■ **Passage**:
It is difficult to comment further at
this time on the expected financial
outcomes for 2007/08 because
of the volatile market conditions
that currently exist in some of our
key markets. We will provide an
update for shareholders on trading
conditions at the Annual General
Meeting on 29 October 2007.
Rod Pearse
CEO and Managing
Director
Strengthening our resource-
based manufacturing positions
Acquisitions and organic growth
projects that have been completed
are proving to be value creating
and have offset the reduction
in Boral’s EBITDA which would
otherwise have resulted from the
significant Australian and USA
housing downturns.
Most organic growth projects take
a few years of construction and
commissioning before benefits are
delivered. As current projects are
completed, and as markets grow,
Boral’s growth portfolio will be
increasingly value-adding and will
improve Boral’s overall returns.
A status of recently completed
and continuing growth projects is
summarised in the accompanying
table (page 8).
During 2006/07, we continued
to invest in growth projects to
strengthen Boral’s leading market
positions. The $226 million of
growth capital in 2006/07 was
spent largely on previously
announced organic growth projects
including the upgrade of cement
mill #7 at Berrima (which is now
complete), new US brick and roof
tile plants and the new Queensland
plasterboard plant (which are
still under construction), and the
acquisition of a further 30% of
Girotto Precast.
The performance of recently
completed growth projects
continued to improve during the
year. Some growth initiatives, such
as those in construction materials
in Australia, have progressively
delivered increased value whilst
others, such as brick and roof
tile investments in the USA, are
positioning Boral well for growth
with market recovery.
Our 50/50 Asian plasterboard joint
venture with Lafarge, LBGA, has
progressed construction of a new
plasterboard plant in Chengdu,
China, and a new plant in Rajasthan,
India, for a total combined
investment of US$28 million.
Both plants are expected to be
in operation in the March 2008
quarter. Together with the new
US$13 million plasterboard plant
in Vietnam, which was completed
in 2006/07, these investments
are securing LBGA’s number one
market position in the Asian region
(excluding Japan), positioning the
business well to benefit from high
growth markets in the longer term.
Following the end of the financial
year, in August 2007 we announced
that Boral had acquired the Schwarz
concrete and sand business and
the Arbuckle limestone quarry in
Oklahoma, for an acquisition price
of US$80 million. This acquisition
is another step in our value-adding
US construction materials growth
strategy. The step out into the
Oklahoma construction materials
market follows Boral’s successful
move into Denver construction
materials in September 2004 and
the continued incremental benefits
delivered from this acquisition
strategy. The Oklahoma acquisition
is expected to be earnings per
share accretive in 2007/08 and
results will improve as synergies
are realised.

■ **Data extract**:
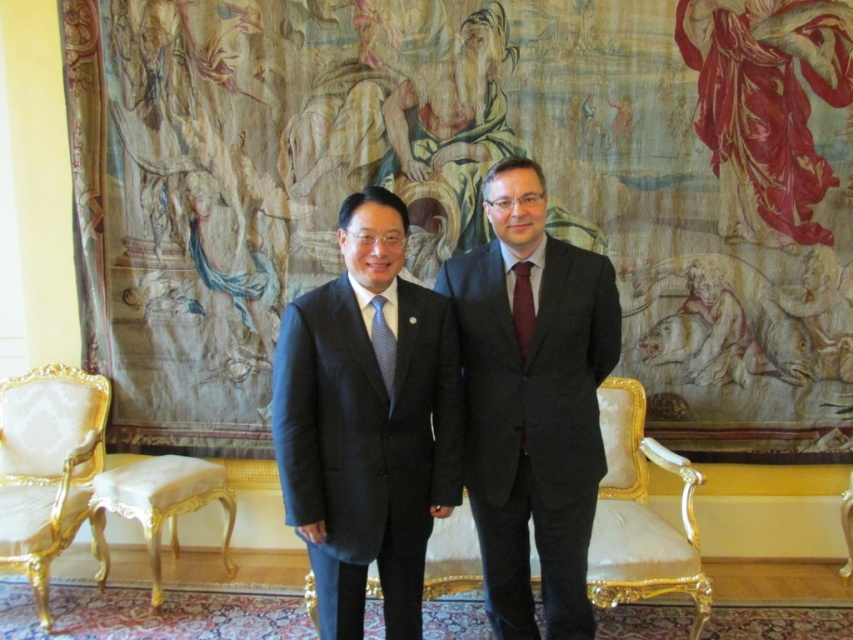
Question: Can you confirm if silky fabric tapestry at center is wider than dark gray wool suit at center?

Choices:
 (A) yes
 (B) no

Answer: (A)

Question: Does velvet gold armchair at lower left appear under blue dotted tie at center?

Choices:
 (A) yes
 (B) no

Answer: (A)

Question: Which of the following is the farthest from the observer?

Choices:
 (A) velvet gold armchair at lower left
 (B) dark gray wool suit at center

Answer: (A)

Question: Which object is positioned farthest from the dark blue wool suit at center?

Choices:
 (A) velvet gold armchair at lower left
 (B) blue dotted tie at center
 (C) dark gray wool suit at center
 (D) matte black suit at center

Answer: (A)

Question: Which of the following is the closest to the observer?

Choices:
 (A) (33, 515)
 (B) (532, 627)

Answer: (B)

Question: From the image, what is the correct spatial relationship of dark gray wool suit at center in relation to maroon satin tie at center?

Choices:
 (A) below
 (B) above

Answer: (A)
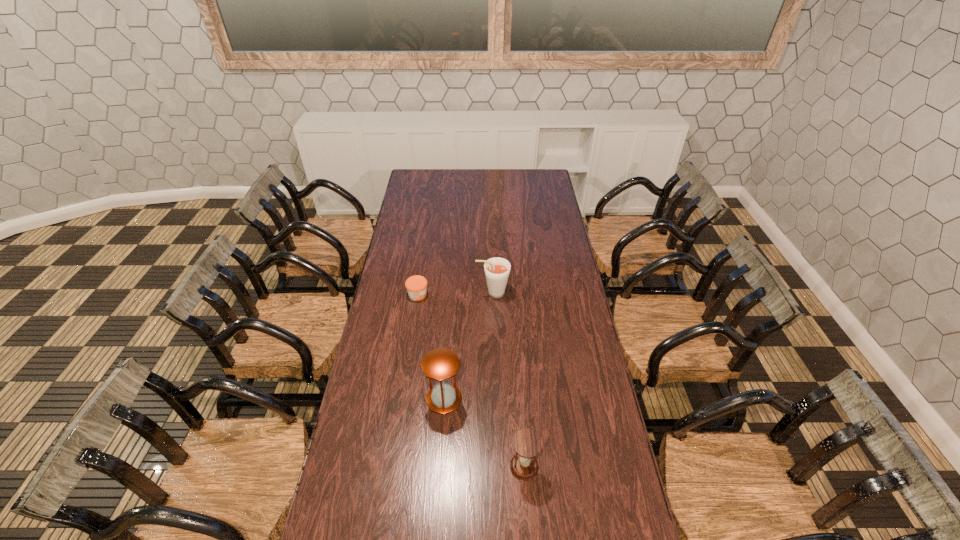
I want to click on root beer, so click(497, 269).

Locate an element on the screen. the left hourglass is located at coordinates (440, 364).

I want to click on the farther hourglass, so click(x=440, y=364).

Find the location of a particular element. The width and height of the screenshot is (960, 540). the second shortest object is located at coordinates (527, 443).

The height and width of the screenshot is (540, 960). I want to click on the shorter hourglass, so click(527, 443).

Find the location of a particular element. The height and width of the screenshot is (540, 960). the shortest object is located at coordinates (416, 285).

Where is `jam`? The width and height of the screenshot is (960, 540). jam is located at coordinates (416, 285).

■ **Requirement A**: From the Boral report above, set down the part from "It is difficult" to "29 October 2007.".
■ **Requirement B**:
Using the Boral report above, answer these:
(i) How much growth capital did Boral spend in 2006/07?
(ii) In which quarter are the new plasterboard plants in Chengdu and Rajasthan expected to be in operation?
(iii) What was the acquisition price for the Schwarz concrete and sand business and the Arbuckle limestone quarry?

■ **Answer A**:
It is difficult to comment further at
this time on the expected financial
outcomes for 2007/08 because
of the volatile market conditions
that currently exist in some of our
key markets. We will provide an
update for shareholders on trading
conditions at the Annual General
Meeting on 29 October 2007.

■ **Answer B**:
(i) $226 million
(ii) The March 2008 quarter
(iii) US$80 million